→ WHAT TO DO
a - Answer these questions about the Virginia camping thread, one line each: (i) Which campground does the first post suggest calling? (ii) How far away does Parker Outbacker say the trip would be? (iii) Where does the change of plans send samvalaw instead?
b - Extend the Virginia camping thread from the point where it stops.

-- SELECTED EXCERPT follows --

# Virginia Camping



## samvalaw (Feb 17, 2005)

Anyone interested in camping with us from Friday April 15 - Sunday April 18, call Newport News City Park Campground. The sites are large, level and inexpensive. The International Children's Festival is in Hampton, 10 minutes away, all day Saturday, so the kids will love it. We'll be there and hope to see you. I'm in site A-7.


----------



## Parker Outbacker (Dec 17, 2004)

samvalaw-
Would love to go, but... at 1742 miles, and 26 Hours at best.







Just don't think I can fit it in. Keep waiting for the weather to imporove in Colorado so I can get out.

Have fun!


----------



## samvalaw (Feb 17, 2005)

Change of plans. Going to King's Dominion up near Richmond. See you there!


----------



## 3reds (Jan 6, 2004)

samvalaw said:


> Change of plans. Going to King's Dominion up near Richmond. See you there!

-- SELECTED EXCERPT concluded --
-- COLLECTED MATERIAL follows --

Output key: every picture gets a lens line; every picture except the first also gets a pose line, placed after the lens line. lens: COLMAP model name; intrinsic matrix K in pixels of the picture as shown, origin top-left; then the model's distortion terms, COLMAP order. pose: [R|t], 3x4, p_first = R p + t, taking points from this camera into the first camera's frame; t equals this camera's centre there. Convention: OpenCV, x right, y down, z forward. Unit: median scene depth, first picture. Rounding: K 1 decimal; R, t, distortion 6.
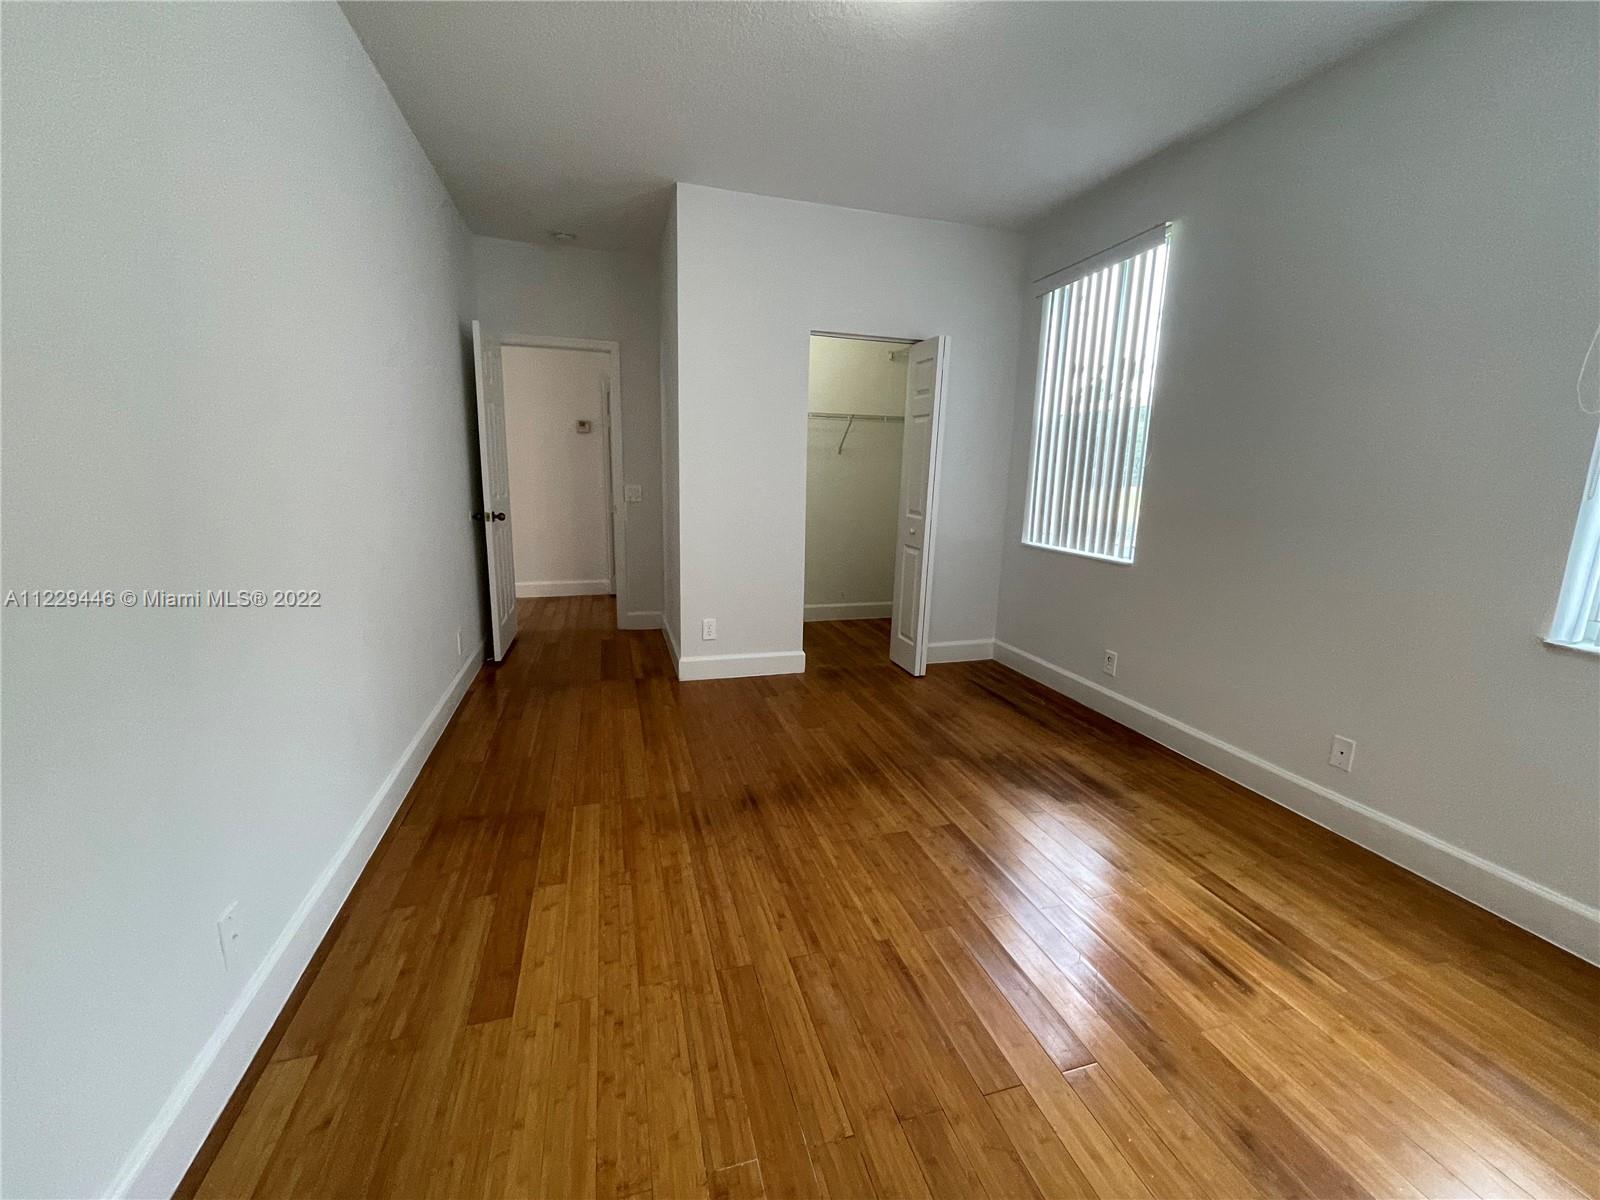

-- COLLECTED MATERIAL concluded --

→ RESPONSE LIST
a -
(i) Newport News City Park Campground
(ii) 1742 miles, and 26 hours at best
(iii) King's Dominion, up near Richmond

b -
> [snapback]31381[/snapback]​


I have to tell you that we would love to go, but not that weekend. We just went through the Virginia's on our way home from Myrtle Beach and thought that it would be a great area to camp in some day. It's about 6 hrs away and would be in our range for a long weekend or more! Any ideas on campgrounds with some scenery would be appreciated!


----------



## samvalaw (Feb 17, 2005)

For Hiking, biking and just nice relaxing large sites with trees and nature, Newport News City Park is a great place. We enjoy the spacious sites and abundant hiking trails.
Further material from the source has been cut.